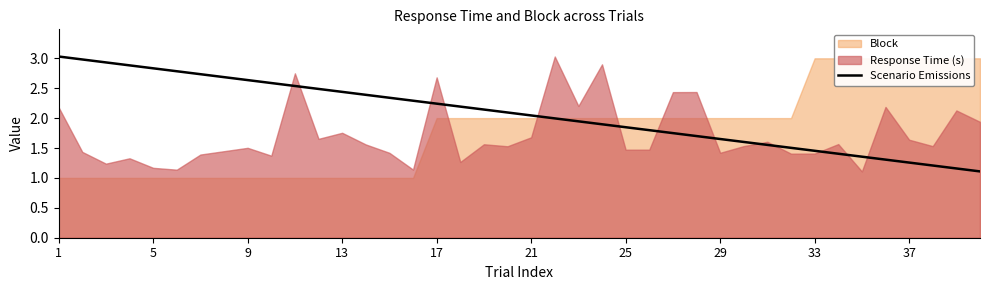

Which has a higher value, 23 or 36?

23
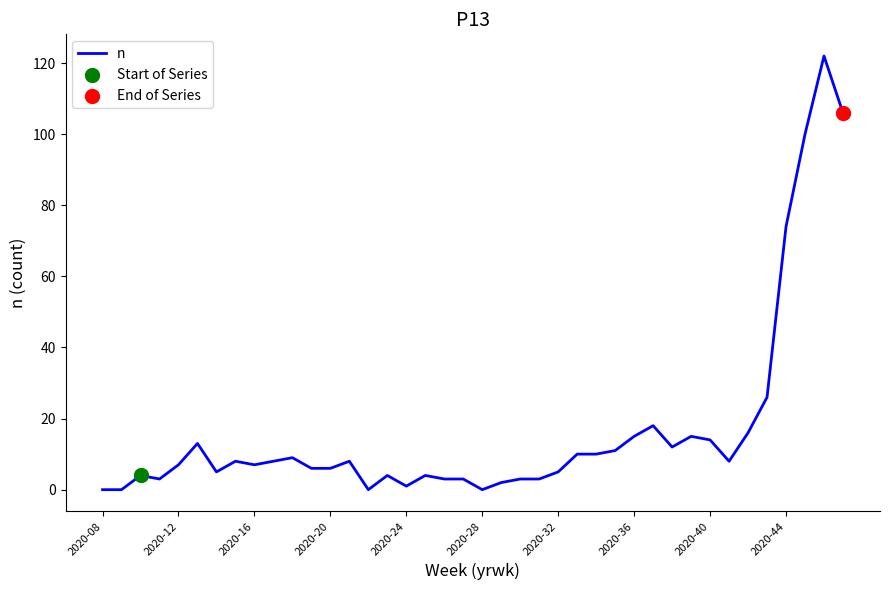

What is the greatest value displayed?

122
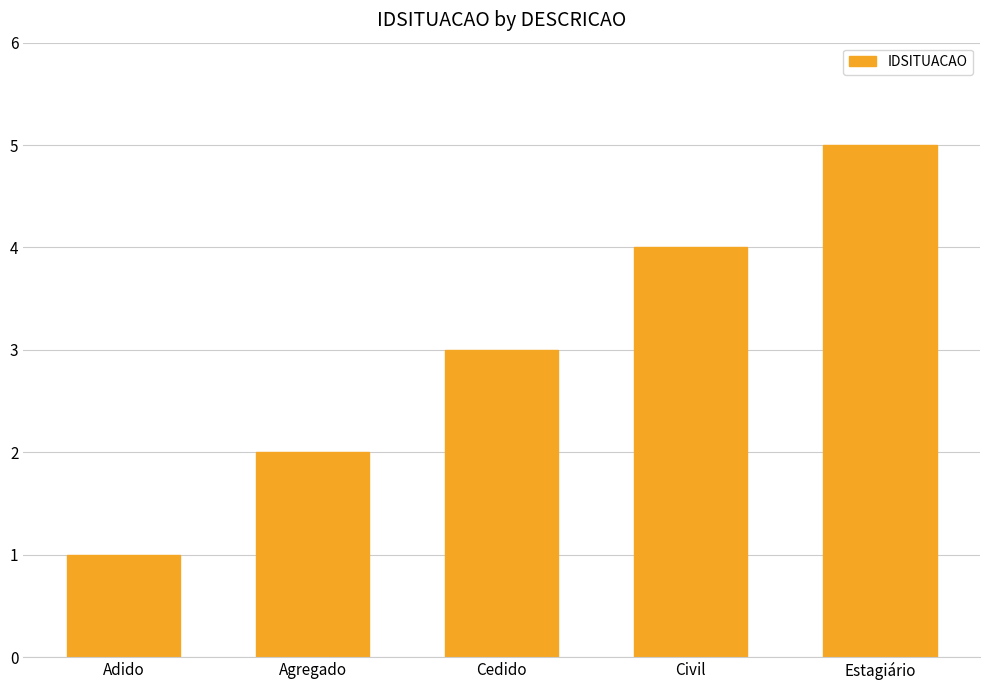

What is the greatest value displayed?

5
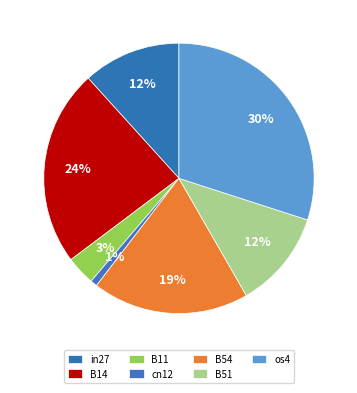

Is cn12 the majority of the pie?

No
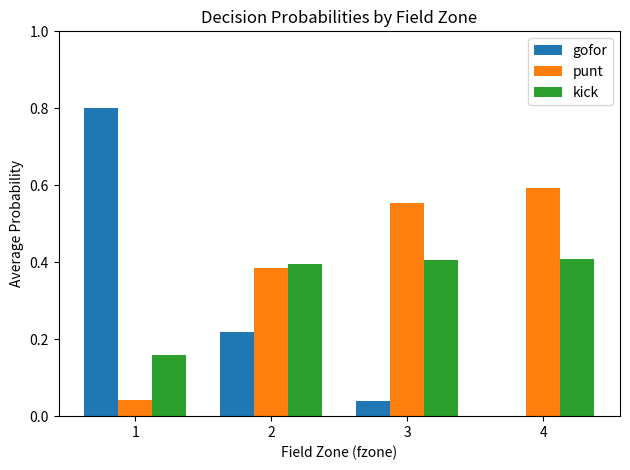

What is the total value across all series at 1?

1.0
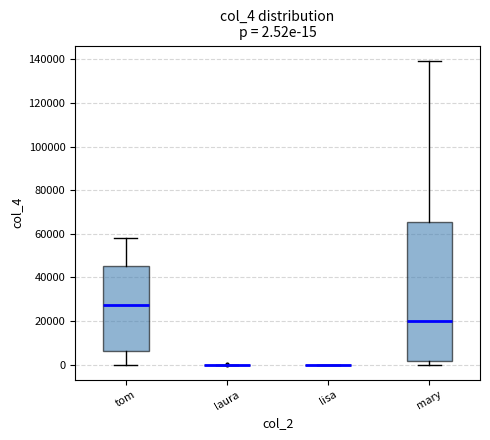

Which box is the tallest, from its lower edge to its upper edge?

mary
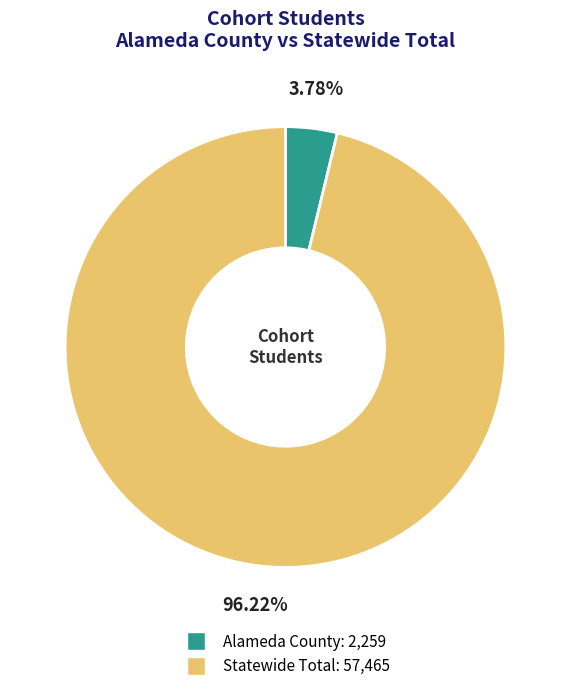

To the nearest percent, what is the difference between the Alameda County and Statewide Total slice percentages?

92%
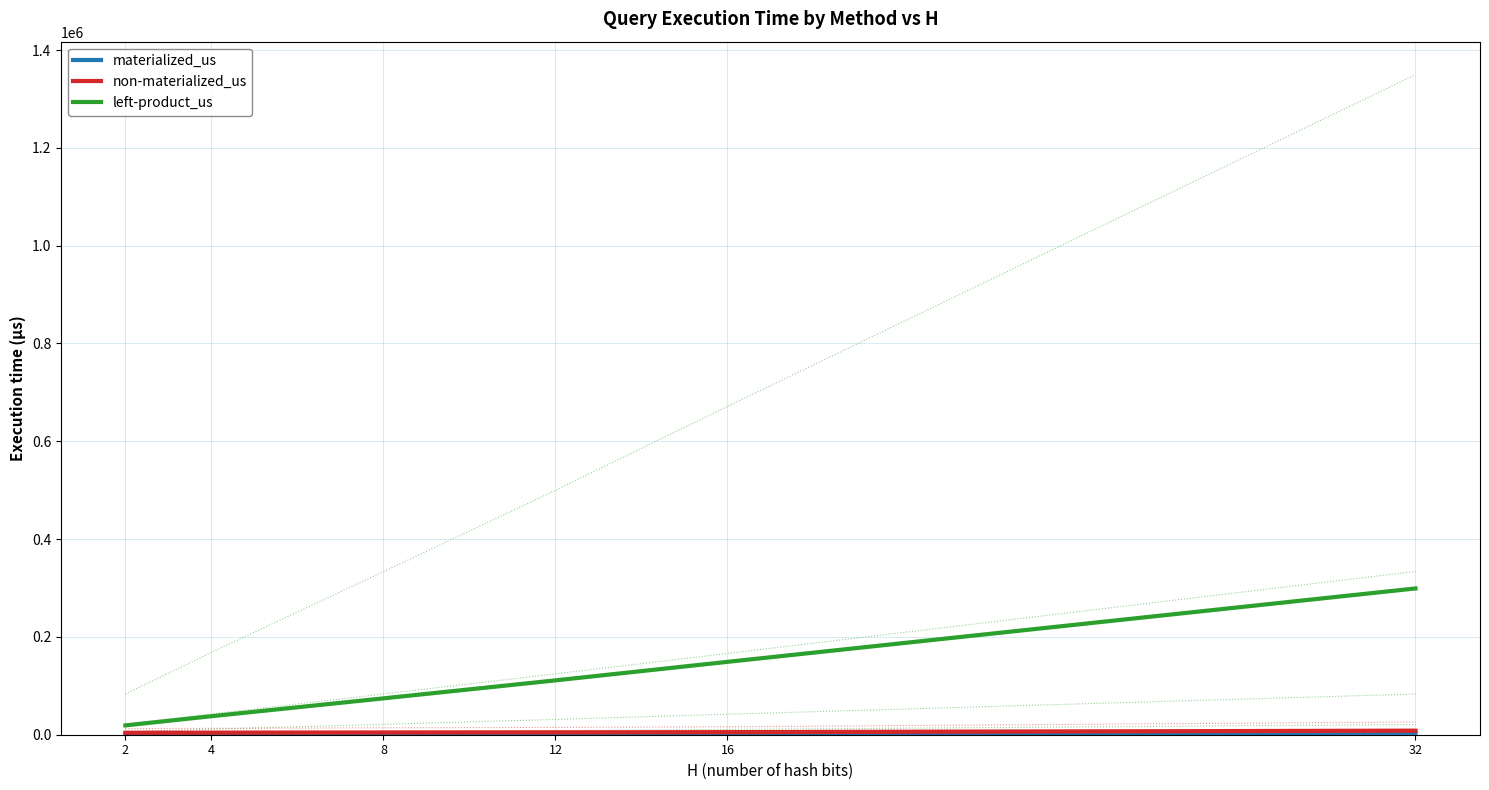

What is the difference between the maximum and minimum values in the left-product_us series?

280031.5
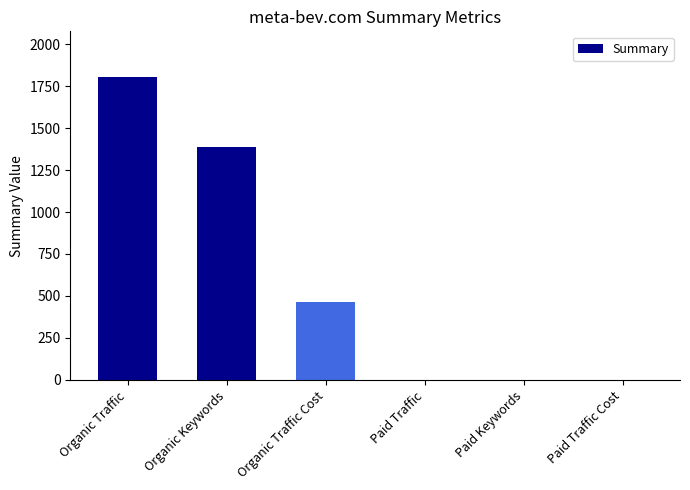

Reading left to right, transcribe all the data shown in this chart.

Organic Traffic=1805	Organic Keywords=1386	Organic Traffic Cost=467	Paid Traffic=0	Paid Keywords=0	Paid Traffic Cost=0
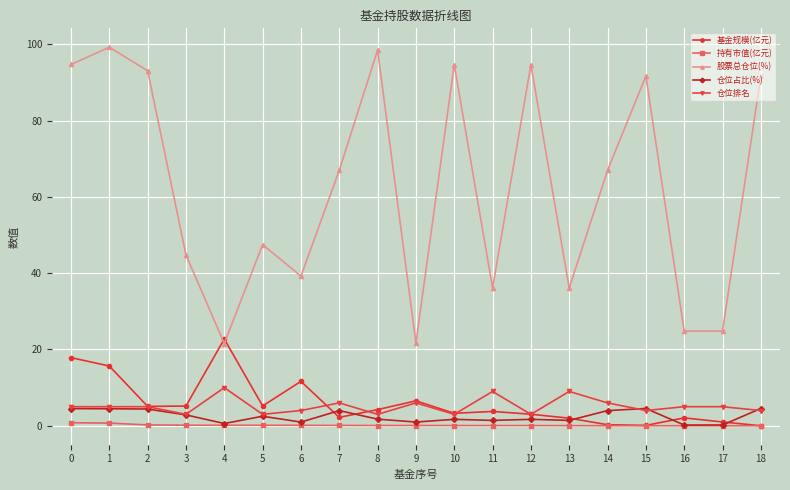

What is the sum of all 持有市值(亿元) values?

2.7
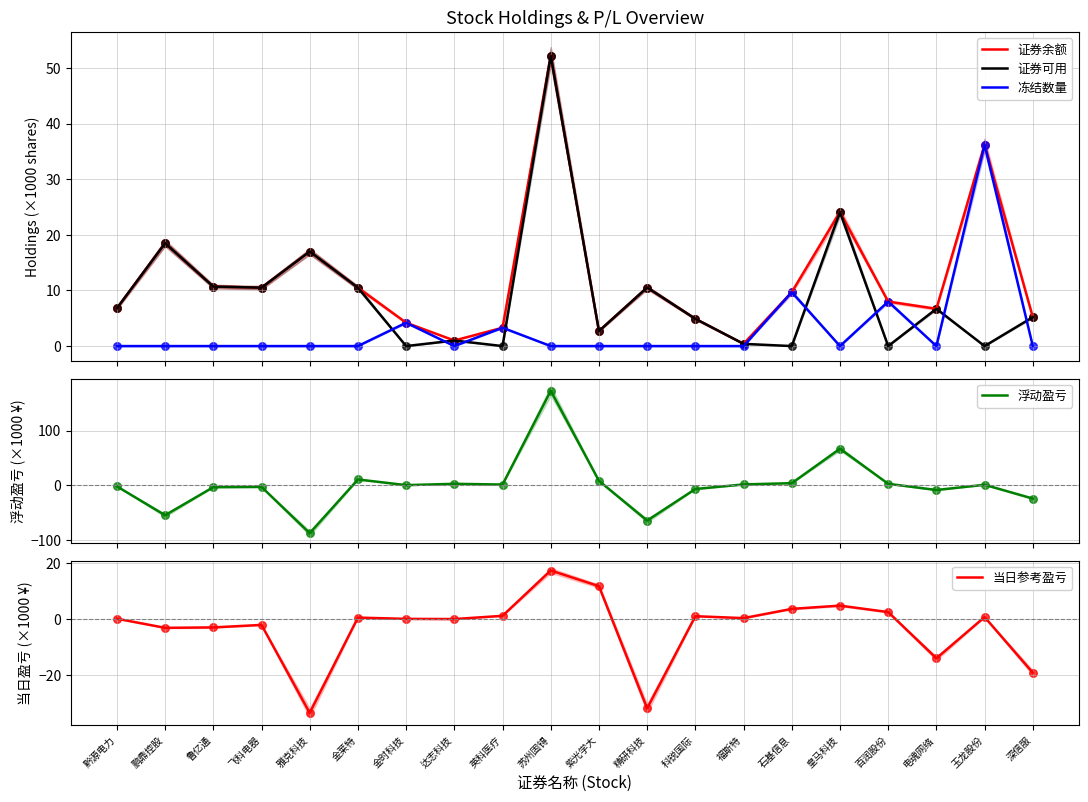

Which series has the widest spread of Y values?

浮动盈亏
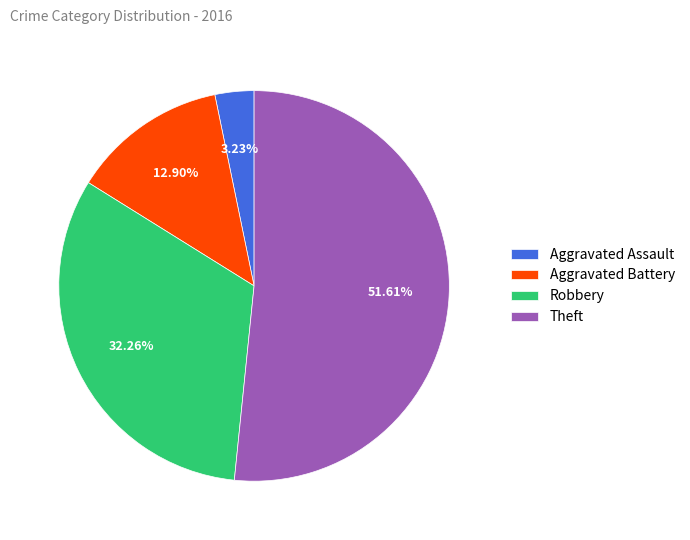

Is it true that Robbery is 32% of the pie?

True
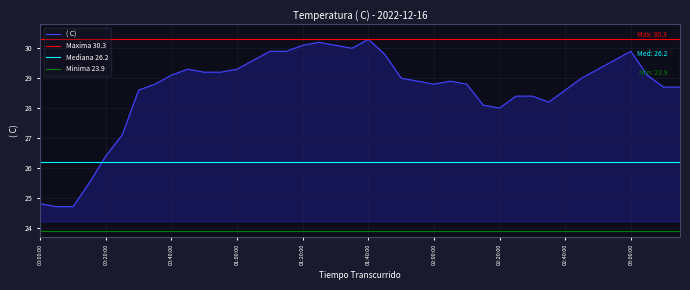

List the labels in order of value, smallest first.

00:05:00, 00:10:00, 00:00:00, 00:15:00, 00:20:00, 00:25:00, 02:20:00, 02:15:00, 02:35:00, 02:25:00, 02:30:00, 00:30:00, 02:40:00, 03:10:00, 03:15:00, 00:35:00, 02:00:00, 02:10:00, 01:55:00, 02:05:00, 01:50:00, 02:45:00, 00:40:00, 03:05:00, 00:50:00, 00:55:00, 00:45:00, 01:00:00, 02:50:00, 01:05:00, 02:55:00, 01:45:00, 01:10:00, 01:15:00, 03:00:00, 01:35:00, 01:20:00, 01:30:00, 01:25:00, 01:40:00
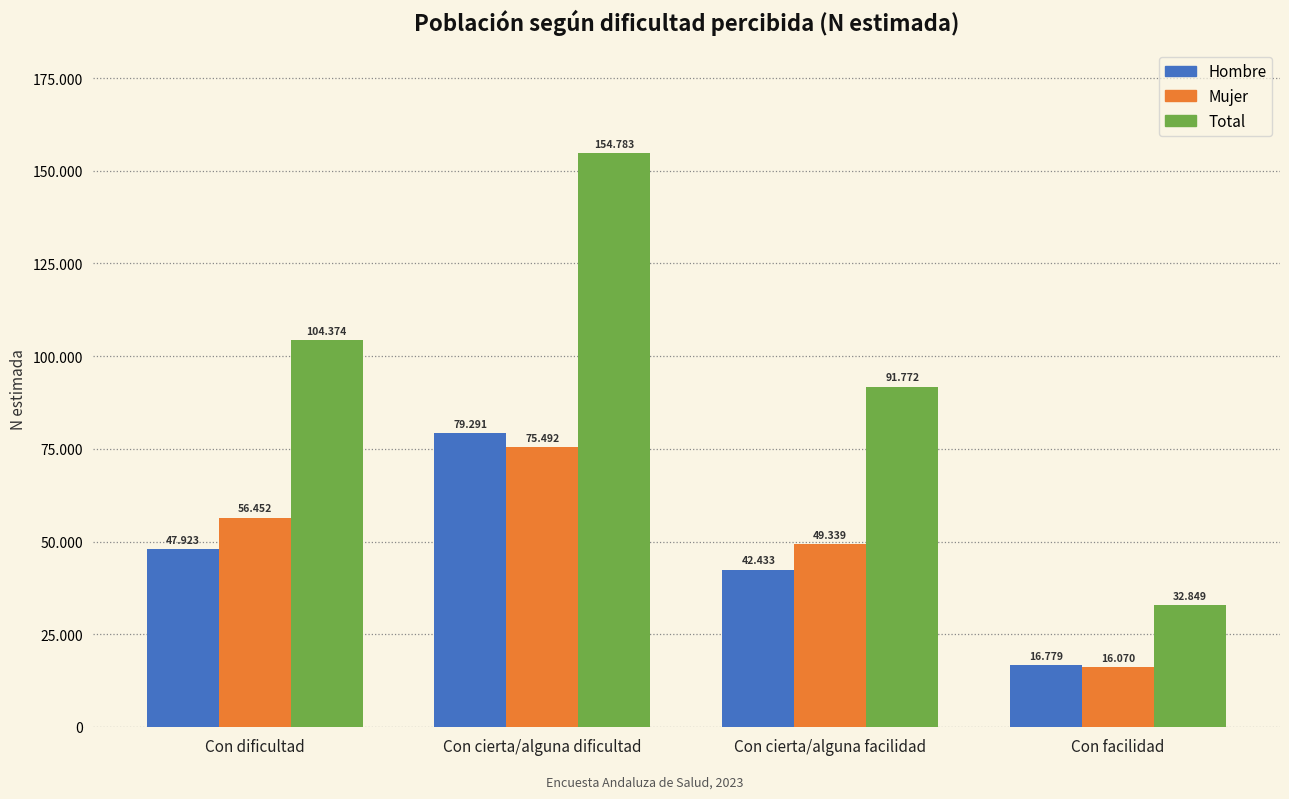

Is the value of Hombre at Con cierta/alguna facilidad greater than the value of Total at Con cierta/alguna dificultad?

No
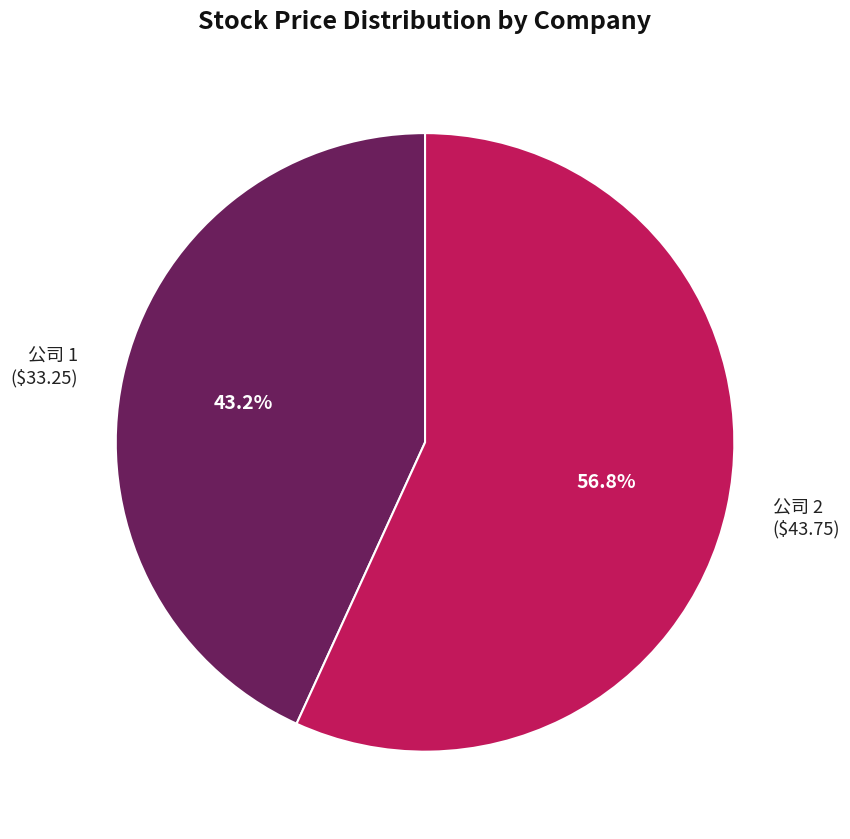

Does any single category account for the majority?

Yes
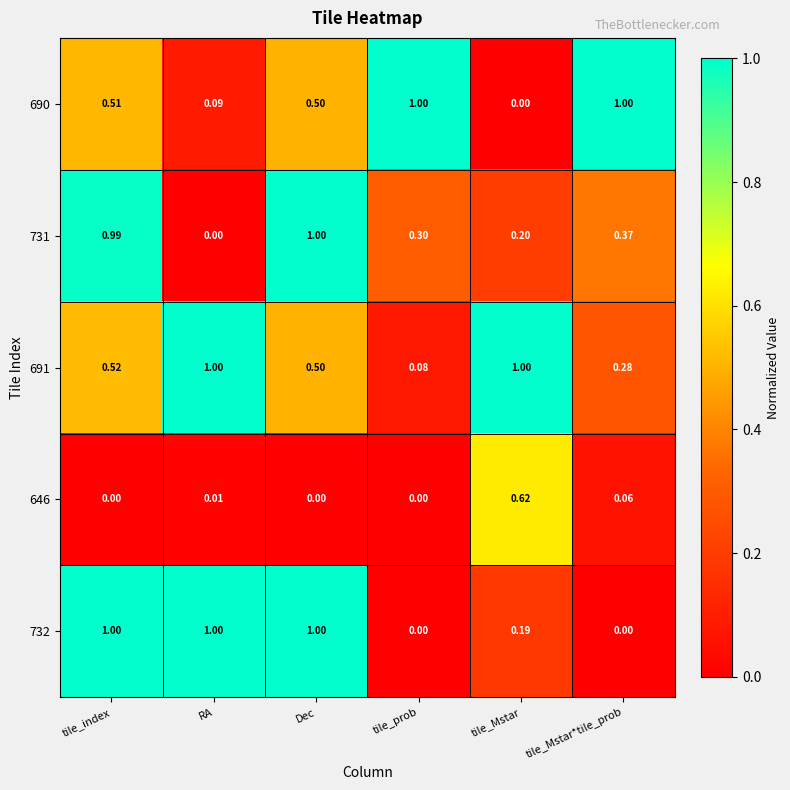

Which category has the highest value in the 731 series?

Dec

_TASK DETAILS_
Reproduce every record above word for word, leaving out the pictures.

_EXERCISE SOLUTION_
Which has a higher value, 23 or 36?

23

What is the greatest value displayed?

122

What is the greatest value displayed?

5

Is cn12 the majority of the pie?

No

What is the total value across all series at 1?

1.0

Which box is the tallest, from its lower edge to its upper edge?

mary

To the nearest percent, what is the difference between the Alameda County and Statewide Total slice percentages?

92%

What is the difference between the maximum and minimum values in the left-product_us series?

280031.5

Reading left to right, transcribe all the data shown in this chart.

Organic Traffic=1805	Organic Keywords=1386	Organic Traffic Cost=467	Paid Traffic=0	Paid Keywords=0	Paid Traffic Cost=0

What is the sum of all 持有市值(亿元) values?

2.7

Which series has the widest spread of Y values?

浮动盈亏

Is it true that Robbery is 32% of the pie?

True

List the labels in order of value, smallest first.

00:05:00, 00:10:00, 00:00:00, 00:15:00, 00:20:00, 00:25:00, 02:20:00, 02:15:00, 02:35:00, 02:25:00, 02:30:00, 00:30:00, 02:40:00, 03:10:00, 03:15:00, 00:35:00, 02:00:00, 02:10:00, 01:55:00, 02:05:00, 01:50:00, 02:45:00, 00:40:00, 03:05:00, 00:50:00, 00:55:00, 00:45:00, 01:00:00, 02:50:00, 01:05:00, 02:55:00, 01:45:00, 01:10:00, 01:15:00, 03:00:00, 01:35:00, 01:20:00, 01:30:00, 01:25:00, 01:40:00

Is the value of Hombre at Con cierta/alguna facilidad greater than the value of Total at Con cierta/alguna dificultad?

No

Does any single category account for the majority?

Yes

Which category has the highest value in the 731 series?

Dec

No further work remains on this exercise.